Generational Conflict hadir dalam ruang perjumpaan bersama, menyangkut beberapa hal mendasar, seperti:

  1. Nilai dan keyakinan. Nilai dan keyakinan hidup dibentuk oleh relasi individu dengan masyarakatnya. Perubahan konteks masyarakat lokal-global, masa lalu-kini-masa depan, di sini – di sana bisa menyebabkan apa yang dianggap benar, baik, dan indah oleh sebuah kelompok tidak dianggap demikian oleh kelompok (termasuk kelompok generasi) yang berbeda.
  2. Perubahan psikososial dan pola relasi. Perubahan pola relasi terjadi secara internal (psikososial), maupun dalam relasi dengan pihak luar (digital-manual, relasi langsung tetap muka – relasi tidak langsung melalui media). Generasi yang berbeda memiliki sistem psikososial yang berbeda dan pola relasi yang berbeda. Karena masing-masing bertumbuh dengan pola generasinya, maka masing-masing menganggap pola yang diterimanya sebagai kebenaran. Perbedaan ini dapat menyebabkan ketegangan, “kok anak zaman sekarang seperti ini”, “kok begini salah, begitu salah, padahal sudah melakukan yang terbaik”, “kok rasaya ditinggal dan tidak dihargai”, dan seterusnya.
  3. Pencapaian generasi. Situasi umum yang terjadi di GKJW pada beberapa tahun terakhir, ketika generasi muda dianggap kurang mampu, atau generasi tua dianggap sulit menerima perubahan, bahkan sampai mengangkut perbedaan pola pendekatan pastoral bisa jadi muncul karena ketidaksadaran atas generational conflict. Apa yang dianggap pencapaian oleh sebuah generasi (baik generasi yang lebih terdahulu, maupun generasi yang lebih kemudian) tidak dianggap sebagai capaian oleh generasi yang lain, sehingga muncul perbedaan pandangan pada karya GKJW yang alih-alih menuju kesatuan, justru distingsi.
  4. Ketidakadilan berbasiskan usia. Pada akhirnya, jika tidak terjembatani generational conflict bisa mengarah pada kekerasan sebagai bentuk ketidakadilan. Generational conflict ini tidak selalu muncul dalam bentuk ketegangan atau kekerasan langsung (direct violence), tetapi lebih pada situasi ketegangan struktural (sistem kuasa yang tidak seimbang) dan kultural (demikianlah cara hidup kita, ini yang kami anggap sebagai kebenaran). Tanpa disadari ada kelompok-kelompok yang merasa diperlakukan secara tidak adil oleh kelompok lain dan berpotensi melakukan ketidakadilan yang sama pada masa yang lain. Situasi kesehatan mental yang beberapa tahun belakangan menjadi fenomena serius di generasi muda sangat mungkin terjadi karena generational conflict yang tidak disadari, sehingga muncul tuntutan yang oleh sebuah generasi dianggap kewajaran, di generasi lain dianggap mengikat dan memaksa.
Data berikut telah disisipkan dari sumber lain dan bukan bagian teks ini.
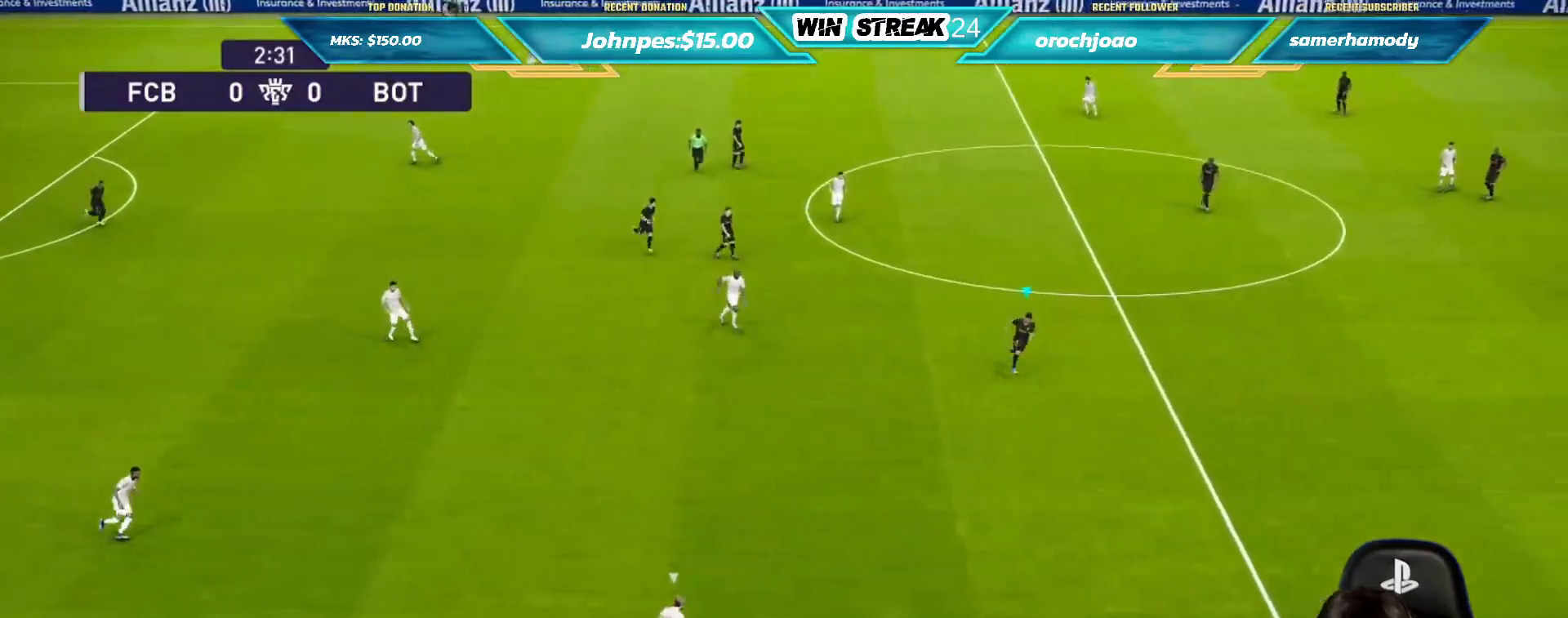
{"buttons": [], "left_stick": "left", "right_stick": "center", "events": [[100, "left_stick", "down"], [300, "left_stick", "down-left"], [350, "R1", "up"], [483, "left_stick", "left"]]}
Uraian di atas jika tidak disikapi secara bijaksana, akan menyebabkan  Tubuh Kristus yang satu bisa semakin terpecah-pecah. Klaim-klaim salah-benar, baik-buruk dan sejenisnya bisa muncul karena hal tersebut. Gereja menjadi ruang penghakiman berdasarkan nilai yang diikutinya, tetapi secara kurang adil menjustifikasi nilai lain yang dianggap berbeda.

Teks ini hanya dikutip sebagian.